Damit sich Zellen teilen können, brauchen sie Fett. Aus Triglyzeriden werden durch fettspaltende Enzyme, so
genannte Lipasen, Diglyzeride, Monoglyzeride und Fettsäuren freigesetzt, die von den Zellen verwertet werden
können. Stehen nicht genug Fettsäuren zur Verfügung, verlangsamt sich der Zellteilungs-Zyklus. Störungen
im Zellwachstum können beim Menschen zu schwerwiegenden Erkrankungen führen. So steht auch unkontrolliertes
Wachstum von Krebszellen in sehr engem Zusammenhang mit Fettstoffwechselstörungen.
Sepp-Dieter Kohlwein und seine Arbeitsgruppe, allen voran Dr. Neha Chauhan, ist es nun gelungen herauszufinden,
welches Abbauprodukt im Fettstoffwechsel Signalwirkung für die Zellteilung hat, welcher Checkpoint in der
Zelle dieses Signal auffängt und dementsprechend reagiert.
Ihre Forschungen betreiben die WissenschafterInnen der Uni Graz an Hefezellen. „Diese eignen sich hervorragend
als Modellsystem für zelluläre Grundlagenforschung, insbesondere in Bezug auf den Fettstoffwechsel, weil
sie humanen Zellen in ihrem Aufbau und ihren Funktionen sehr ähnlich sind“, erklärt Kohlwein. Deshalb
lassen sich viele an Hefezellen gewonnene Erkenntnisse auch auf menschliche oder tierische Zellen übertragen.
Hinzu kommt, dass sie nur 90 Minuten brauchen, um sich zu teilen – bei humanen Zellen sind es zwölf Stunden
– und somit einfach und in großen Mengen kultiviert werden können.
„Wird in der Hefe die Fettspaltung unterbunden, sodass den Zellen nicht mehr genügend Fettsäuren zur
Verfügung stehen, verzögert sich das Zellteilungs-Programm um etwa 30 Minuten, was bei einer normalen
Dauer von eineinhalb Stunden beträchtlich ist und einen schwerwiegenden Nachteil für das Überleben
der Zell-Population bedeutet“, berichtet Kohlwein.
Der Mechanismus, der dafür verantwortlich ist, wird in der aktuellen Publikation erstmals beschrieben: „Es
ist die Swe1 Kinase, ein Enzym, das als Checkpoint registriert, wie viele Sphingolipide in der Zellmembran vorhanden
sind. Diese entstehen aus den beim Fettabbau freigesetzten Fettsäuren. Ist die Menge der Sphingolipide zu
gering, wird Swe1 aktiv und bremst den Zellzyklus“, fasst Kohlwein zusammen.

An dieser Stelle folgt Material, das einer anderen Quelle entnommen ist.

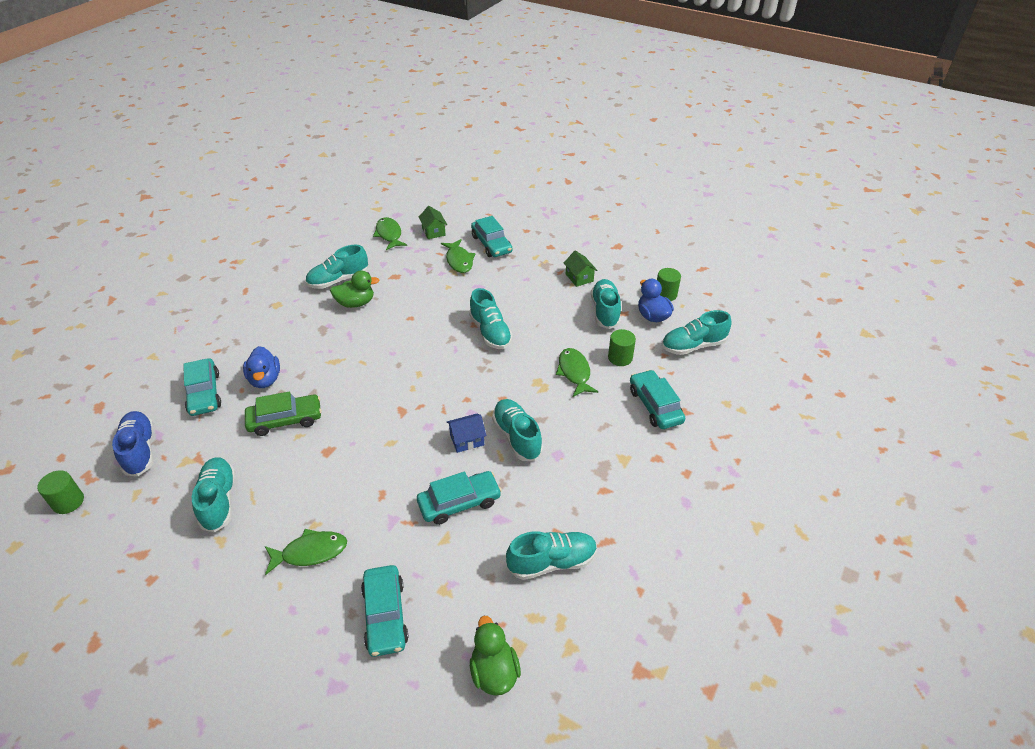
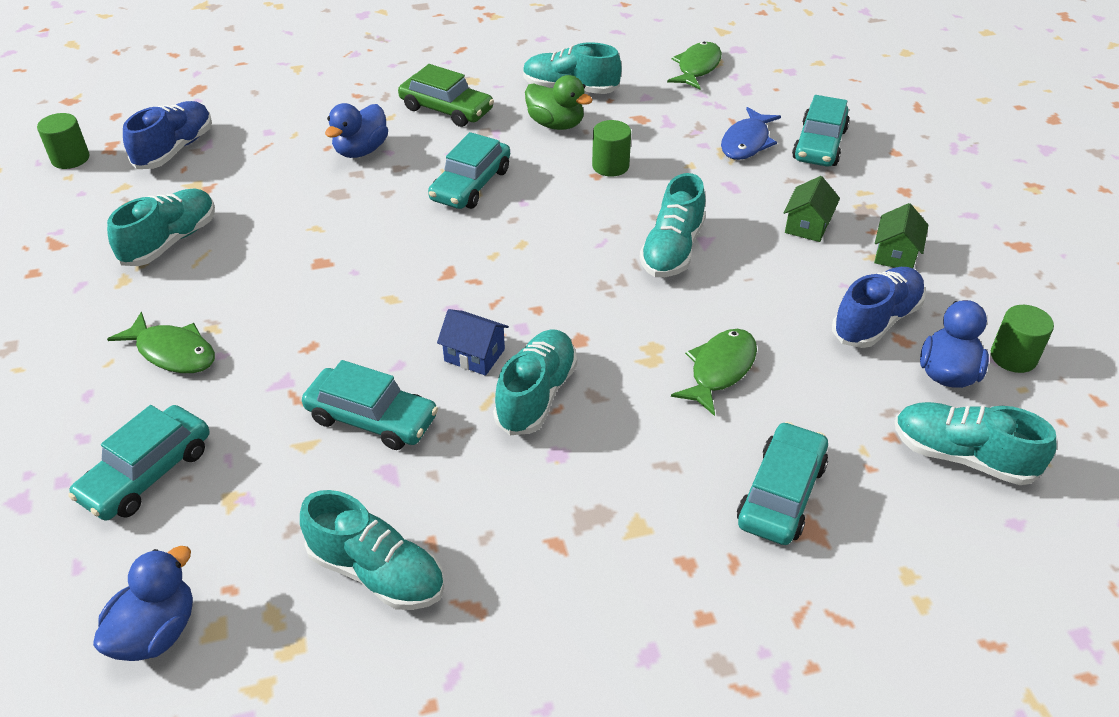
camera: 45 degrees right, 0 degrees up
(204, 393) = (292, 130): turquoise car -> turquoise car (471, 185)
(285, 420) = (325, 204): green car -> green car (446, 109)
(433, 231) = (759, 91): green house -> green house (807, 225)
(459, 261) = (746, 142): green fish -> blue fish
(494, 672) = (156, 632): green duck -> blue duck
(605, 311) = (876, 321): turquoise shoe -> blue shoe
(620, 358) = (814, 395): green cylinder -> green cylinder (610, 166)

Mit seiner Arbeitsgruppe widmet sich Sepp-Dieter Kohlwein seit vielen Jahren erfolgreich der Erforschung der molekularen
Grundlagen von Fettstoffwechselerkrankungen im Modellsystem Hefe. Die Anwendung biochemischer und genomischer Technologien
sowie die Entwicklung neuartiger mikroskopischer Methoden brachten den WissenschafterInnen der Uni Graz international
eine Spitzenstellung ein.
Die richtungweisenden Erkenntnisse wurden im Rahmen des vom Österreichischen Wissenschaftsfonds FWF geförderten
Spezialforschungsbereichs LIPOTOX sowie der Kooperation NAWI Graz und des Forschungsnetzwerks BioTechMed-Graz gewonnen.
Neha Chauhan war Dissertantin des Doktoratskollegs „Molekulare Enzymologie und Physiologie“ und erhielt ein PostDoc-Stipendium
des Vizerektorats für Personal, Personalentwicklung und Gleichstellung der Universität Graz.